Task instructions — Look below for lines that hold the string "with" and copy each one.

Dataset entries:
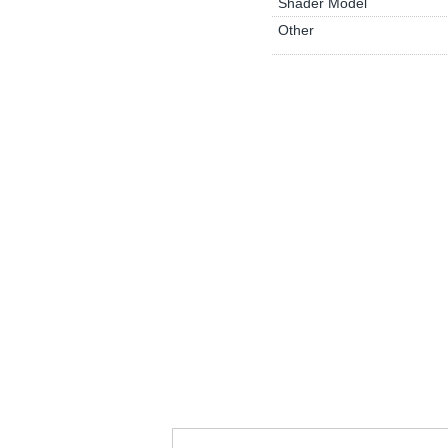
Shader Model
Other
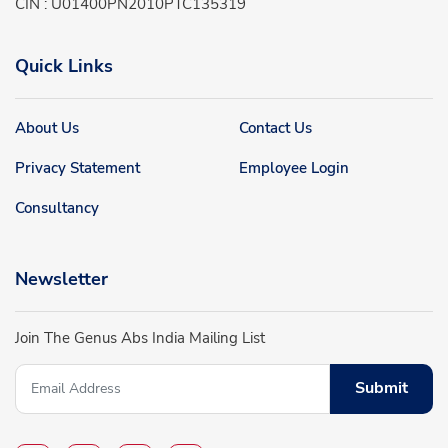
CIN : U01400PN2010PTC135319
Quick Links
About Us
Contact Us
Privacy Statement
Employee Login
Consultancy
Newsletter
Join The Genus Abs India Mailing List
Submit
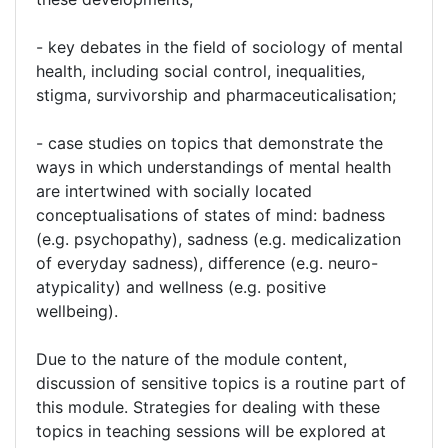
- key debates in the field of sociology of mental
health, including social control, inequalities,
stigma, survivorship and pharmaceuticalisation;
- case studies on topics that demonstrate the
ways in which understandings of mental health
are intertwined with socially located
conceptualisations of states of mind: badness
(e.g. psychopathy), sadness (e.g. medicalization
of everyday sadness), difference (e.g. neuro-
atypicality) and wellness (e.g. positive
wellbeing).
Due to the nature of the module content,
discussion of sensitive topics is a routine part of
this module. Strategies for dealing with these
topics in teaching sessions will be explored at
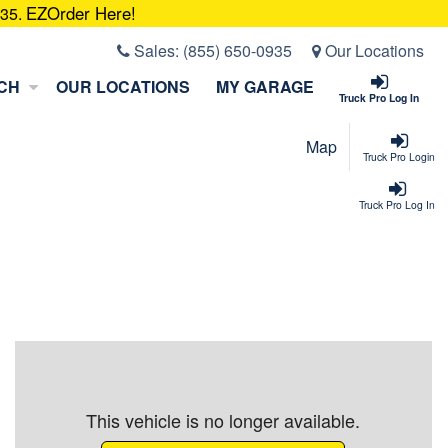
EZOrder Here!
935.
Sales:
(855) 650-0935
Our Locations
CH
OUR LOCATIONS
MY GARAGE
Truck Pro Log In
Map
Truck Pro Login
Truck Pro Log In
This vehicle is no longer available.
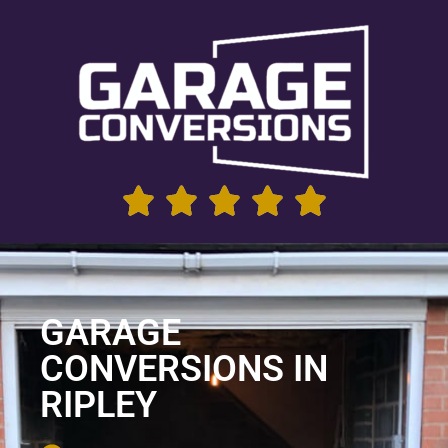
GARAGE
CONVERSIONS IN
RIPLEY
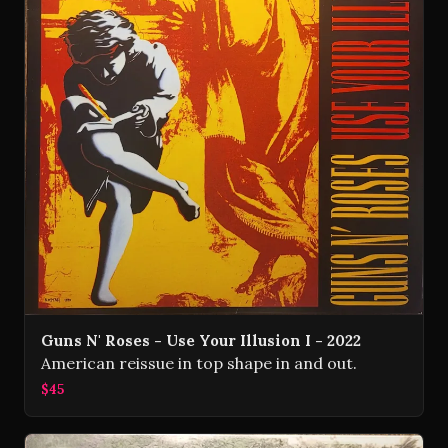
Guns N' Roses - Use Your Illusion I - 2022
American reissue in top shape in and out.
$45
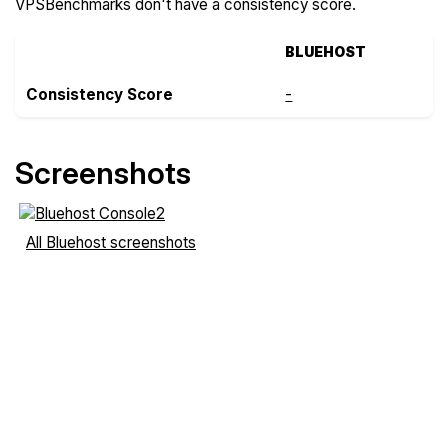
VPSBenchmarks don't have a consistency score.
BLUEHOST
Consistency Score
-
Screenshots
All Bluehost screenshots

Response —
are intertwined with socially located
this module. Strategies for dealing with these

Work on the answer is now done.